Remote Desktop Launch
Jupyter Hub Launch
Rstudio Launch

Overview of Data Workbench

The Data Workbench is an interactive compute environment for non-batch big data analysis and simulation, and is a part of Purdue's Community Cluster Program. The Data Workbench consists of Dell compute nodes with 24-core AMD EPYC 7401P processors (24 cores per node), and 512 GB of memory. All nodes are interconnected with 10 Gigabit Ethernet. The Data Workbench entered production on October 1, 2017.
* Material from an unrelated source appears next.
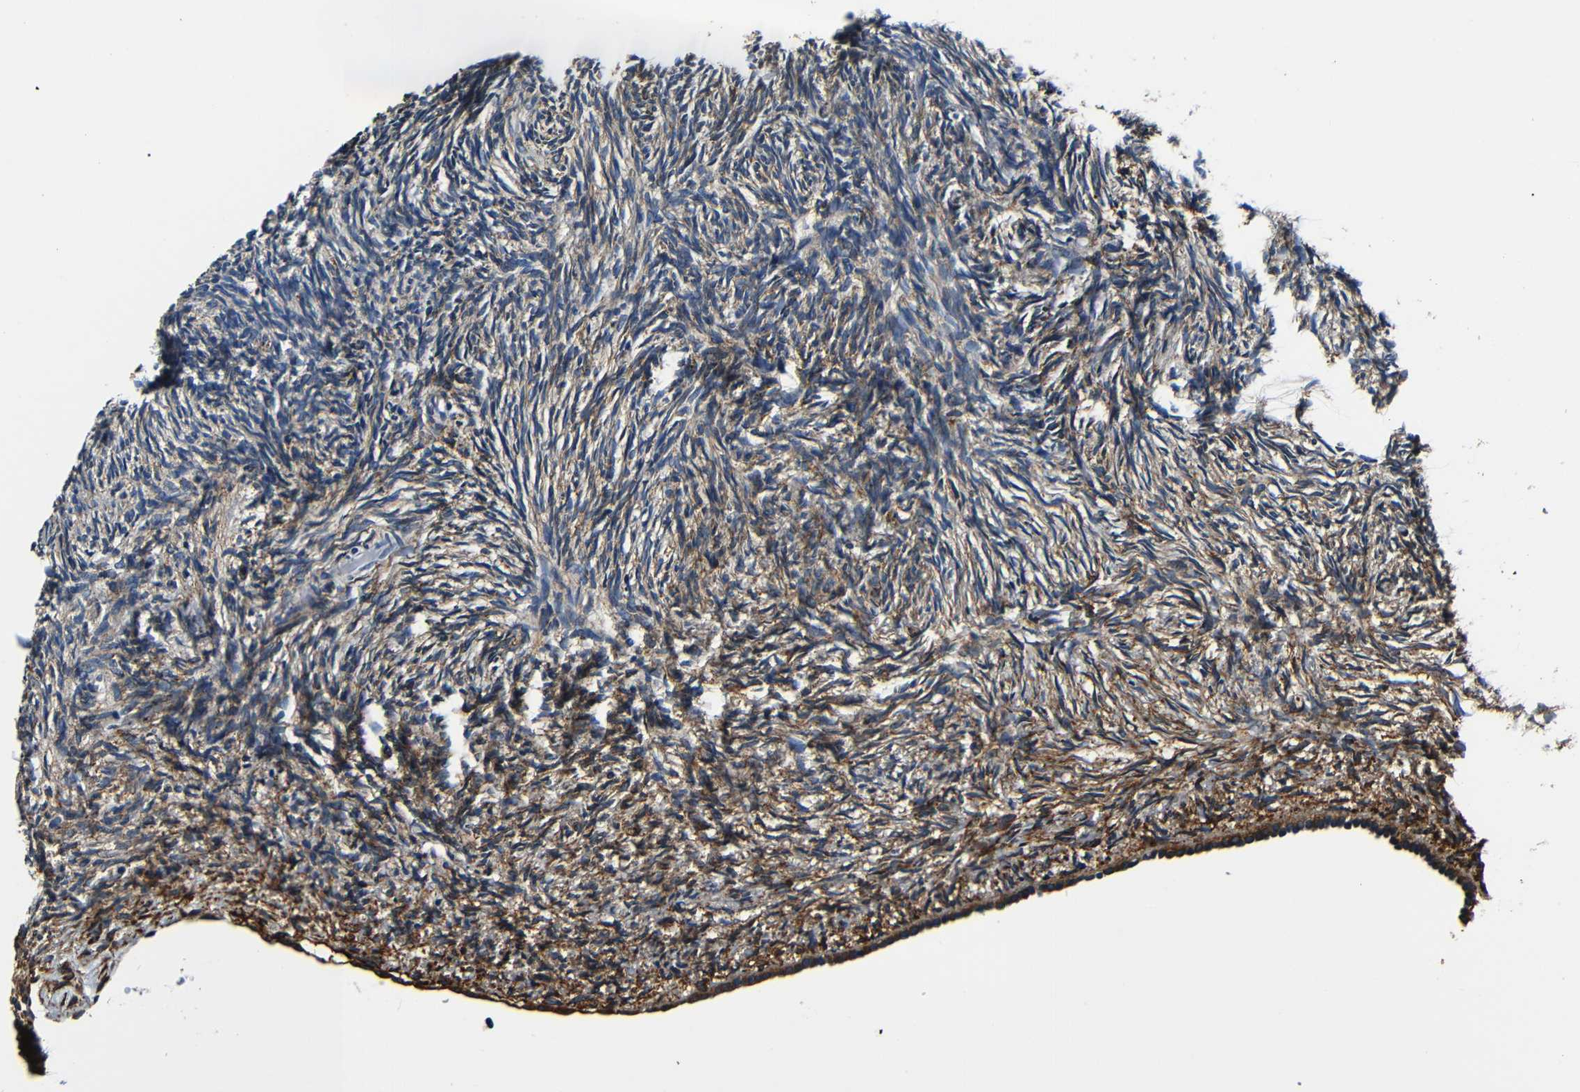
{"staining": {"intensity": "moderate", "quantity": ">75%", "location": "cytoplasmic/membranous"}, "tissue": "ovary", "cell_type": "Ovarian stroma cells", "image_type": "normal", "snomed": [{"axis": "morphology", "description": "Normal tissue, NOS"}, {"axis": "topography", "description": "Ovary"}], "caption": "Immunohistochemical staining of benign ovary demonstrates >75% levels of moderate cytoplasmic/membranous protein positivity in approximately >75% of ovarian stroma cells. The staining was performed using DAB to visualize the protein expression in brown, while the nuclei were stained in blue with hematoxylin (Magnification: 20x).", "gene": "RRBP1", "patient": {"sex": "female", "age": 60}}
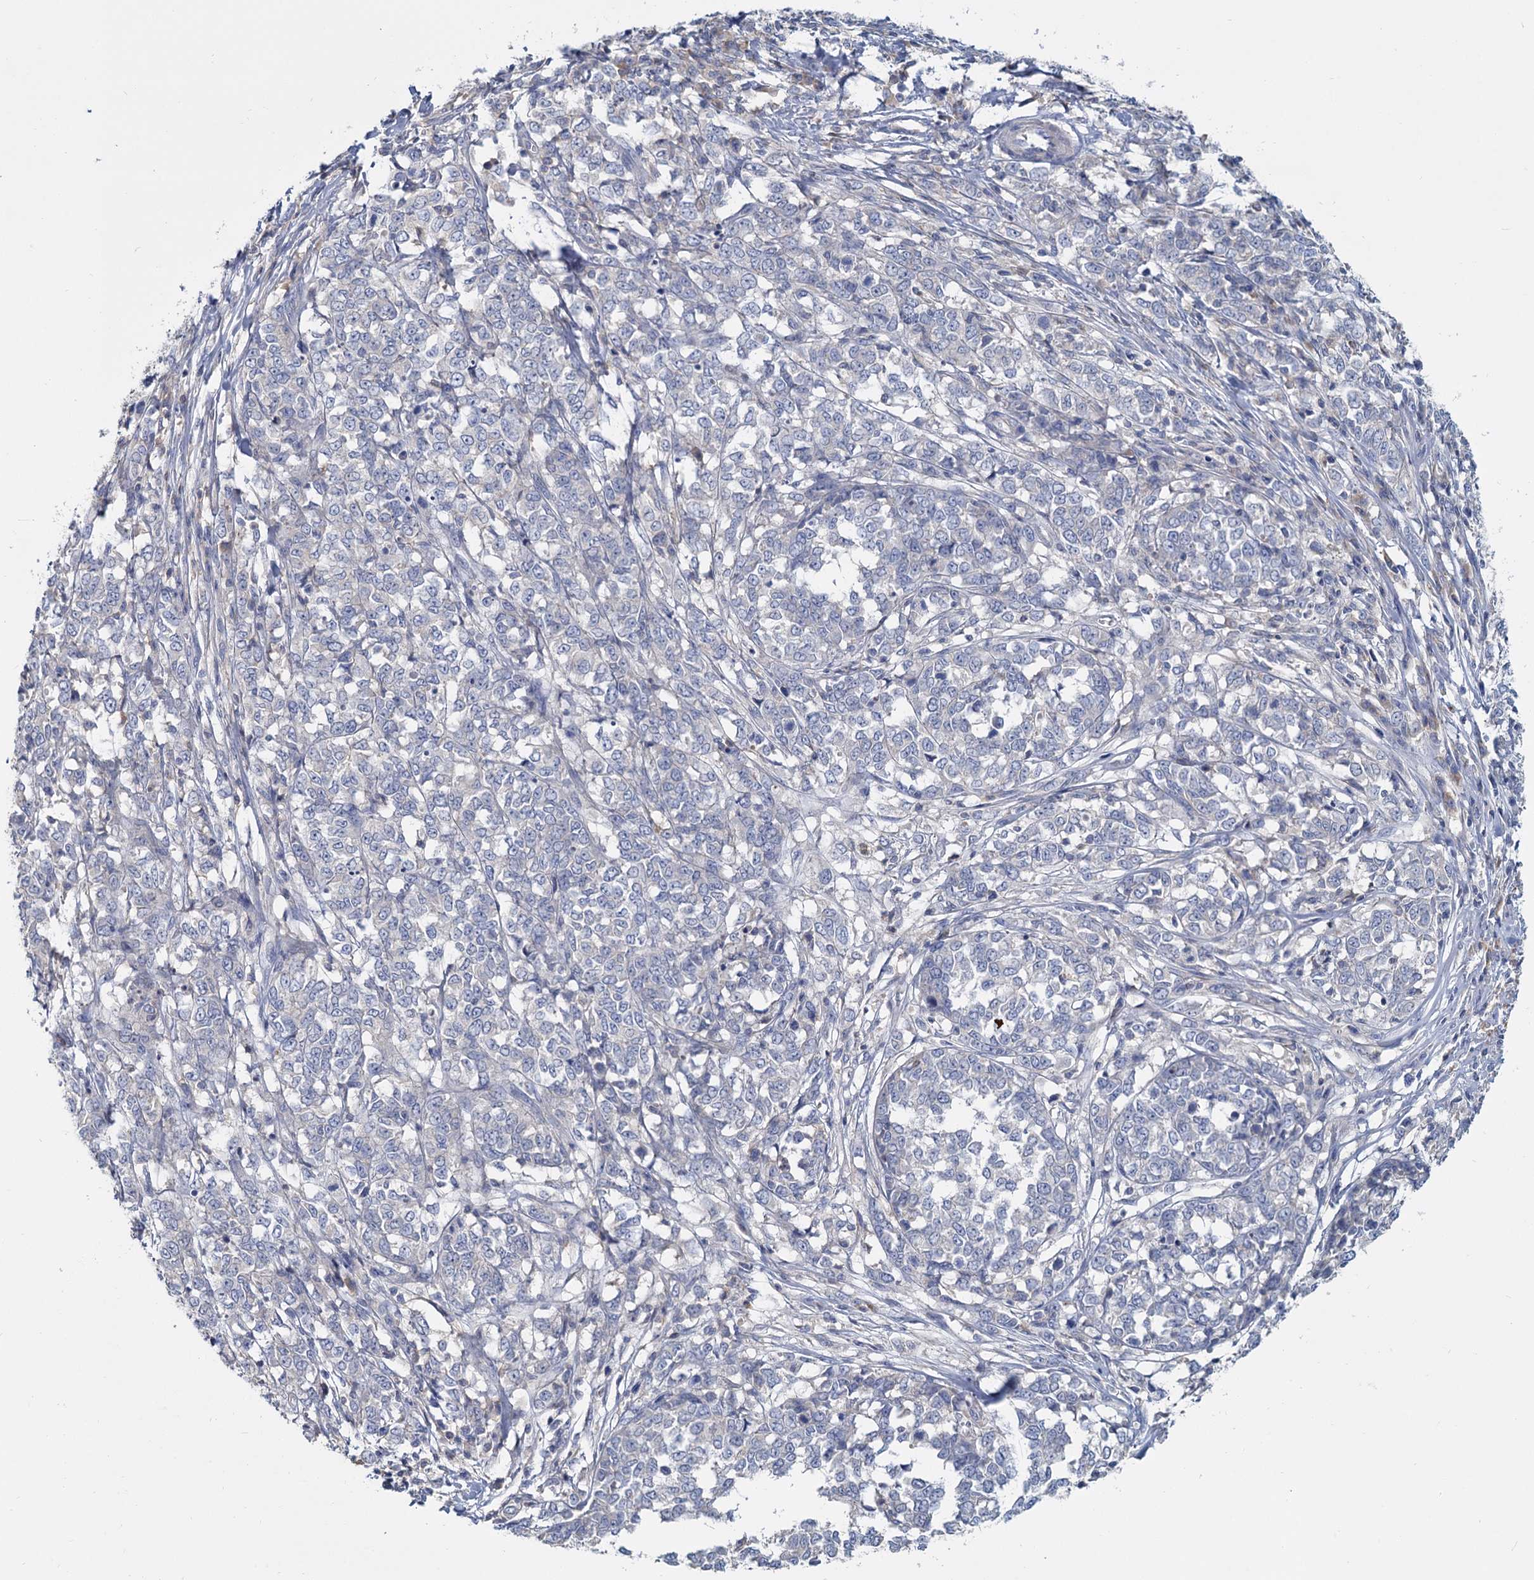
{"staining": {"intensity": "negative", "quantity": "none", "location": "none"}, "tissue": "melanoma", "cell_type": "Tumor cells", "image_type": "cancer", "snomed": [{"axis": "morphology", "description": "Malignant melanoma, NOS"}, {"axis": "topography", "description": "Skin"}], "caption": "The photomicrograph reveals no significant positivity in tumor cells of malignant melanoma. The staining was performed using DAB to visualize the protein expression in brown, while the nuclei were stained in blue with hematoxylin (Magnification: 20x).", "gene": "ACSM3", "patient": {"sex": "female", "age": 72}}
To purchase access to Data Workbench today, go to the Cluster Access Purchase page. Please subscribe to our Community Cluster Program Mailing List to stay informed on the latest purchasing developments or contact us via email at rcac-cluster-purchase@lists.purdue.edu if you have any questions.

Data Workbench Specifications

The Data Workbench consists of Dell Servers with one 24-core AMD EPYC 7401P CPU, 512 GB of memory, and 10 Gigabit Ethernet network.
Front-Ends Number of Nodes Processors per Node Cores per Node Memory per Node Retires in
1 6 One AMD EPYC 7401P CPU @ 2.00GHz 24 512 GB 2024

Data Workbench nodes run CentOS 7 and are intended for interactive work via the Thinlinc remote desktop software, Jupyterhub, or Rstudio Server. Data Workbench provides no batch system.

The application of operating system patches occurs as security needs dictate. All nodes allow for unlimited stack usage, as well as unlimited core dump size (though disk space and server quotas may still be a limiting factor). All nodes guarantee even access to CPU and memory resources via Linux cgroups.

On Data Workbench, ITaP recommends the following set of compiler and math libraries:

  • Intel 17.0.1.132
  • MKL

This compiler and these libraries are loaded by default. To load the recommended set again:

$ module load rcac

To verify what you loaded:

$ module list

Data Workbench Regular Maintenance

Regular planned maintenance on Data Workbench is scheduled for the first Thursday of every month, 8:00am to 5:00pm.